-- Enunciado a --
Devolva, sem nenhuma alteração, as linhas da listagem que começam na linha que contém "naturelles surviennent, elle" e terminam na linha que contém "je ne sais pas", incluindo as duas.

-- Texto de leitura --
Mais do que um livro, “Yone – A menina-mulher” é a homenagem póstuma de uma neta para sua avó e o resgate e documentação da história da matriarca que foi tão importante para sua família. Essa página documenta o processo de criação e os desafios e soluções propostas na produção de um projeto gráfico de livro para uma obra tão pessoal e intimista, os processos para entender e transmitir em um projeto gráfico a personalidade de uma pessoa que o designer não chegou a conhecer pessoalmente.
Partindo de um briefing real, este projeto detalha e desenvolve a criação de um livro completo, desde a escolha dos colaboradores e entendimento das referências da autora, passando pela escolha de cores, formato, tipografia e grids, até o processo de fechamento e envio para a gráfica e o resultado final impresso.
Esse projeto surgiu quando o designer foi procurado pela autora da obra e neta da personagem do livro para criar um projeto que retratasse a essência do que foi sua avó: Yone, uma pessoa alegre e divertida, que viveu entre 1917 e 2010, em Ribeirão Preto, interior de São Paulo e teve uma família numerosa com muitos filhos, netos e bisnetos. 
O desafio foi criar a identidade visual em um projeto em que boa parte das imagens era de época, em preto e branco, e que muitas vezes eram muito posadas, característica da época. 
O livro trouxe uma reflexão de como criar um livro intimista e familiar, baseado em uma personagem e uma família sobre a qual não conhecia quase nada. 
Outro grande desafio foi conseguir retratar no projeto gráfico uma história que aconteceu majoritariamente em outro período histórico e conciliar várias gerações de uma família, captando as principais transformações que ocorreram ao longo do tempo e, ainda assim, não perder a essência alegre da personagem principal: Yone.

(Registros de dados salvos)
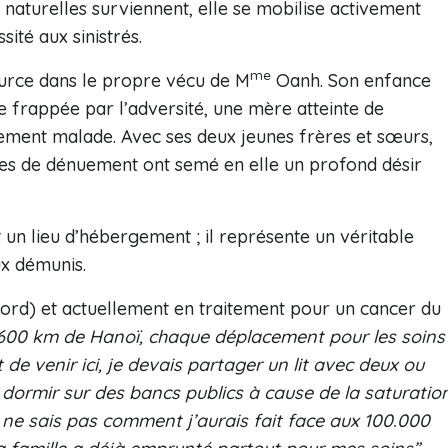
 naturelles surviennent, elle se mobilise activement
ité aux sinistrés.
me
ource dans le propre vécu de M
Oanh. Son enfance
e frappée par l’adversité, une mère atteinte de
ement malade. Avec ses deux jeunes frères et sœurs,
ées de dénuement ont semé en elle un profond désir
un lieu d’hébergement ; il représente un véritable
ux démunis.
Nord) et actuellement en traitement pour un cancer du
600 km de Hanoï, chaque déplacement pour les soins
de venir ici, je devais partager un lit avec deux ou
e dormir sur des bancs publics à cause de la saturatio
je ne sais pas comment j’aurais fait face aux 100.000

==

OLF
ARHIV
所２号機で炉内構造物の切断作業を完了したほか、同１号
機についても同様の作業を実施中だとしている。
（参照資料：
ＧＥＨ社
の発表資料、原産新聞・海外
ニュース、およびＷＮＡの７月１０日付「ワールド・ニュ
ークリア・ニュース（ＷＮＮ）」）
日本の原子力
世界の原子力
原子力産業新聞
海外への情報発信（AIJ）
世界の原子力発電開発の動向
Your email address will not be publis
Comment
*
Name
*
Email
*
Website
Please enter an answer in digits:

-- Enunciado b --
De acordo com o texto sobre o projeto gráfico do livro, em que cidade Yone viveu?

-- Resolução a --
 naturelles surviennent, elle se mobilise activement
ité aux sinistrés.
me
ource dans le propre vécu de M
Oanh. Son enfance
e frappée par l’adversité, une mère atteinte de
ement malade. Avec ses deux jeunes frères et sœurs,
ées de dénuement ont semé en elle un profond désir
un lieu d’hébergement ; il représente un véritable
ux démunis.
Nord) et actuellement en traitement pour un cancer du
600 km de Hanoï, chaque déplacement pour les soins
de venir ici, je devais partager un lit avec deux ou
e dormir sur des bancs publics à cause de la saturatio
je ne sais pas comment j’aurais fait face aux 100.000

-- Resolução b --
Em Ribeirão Preto, no interior de São Paulo.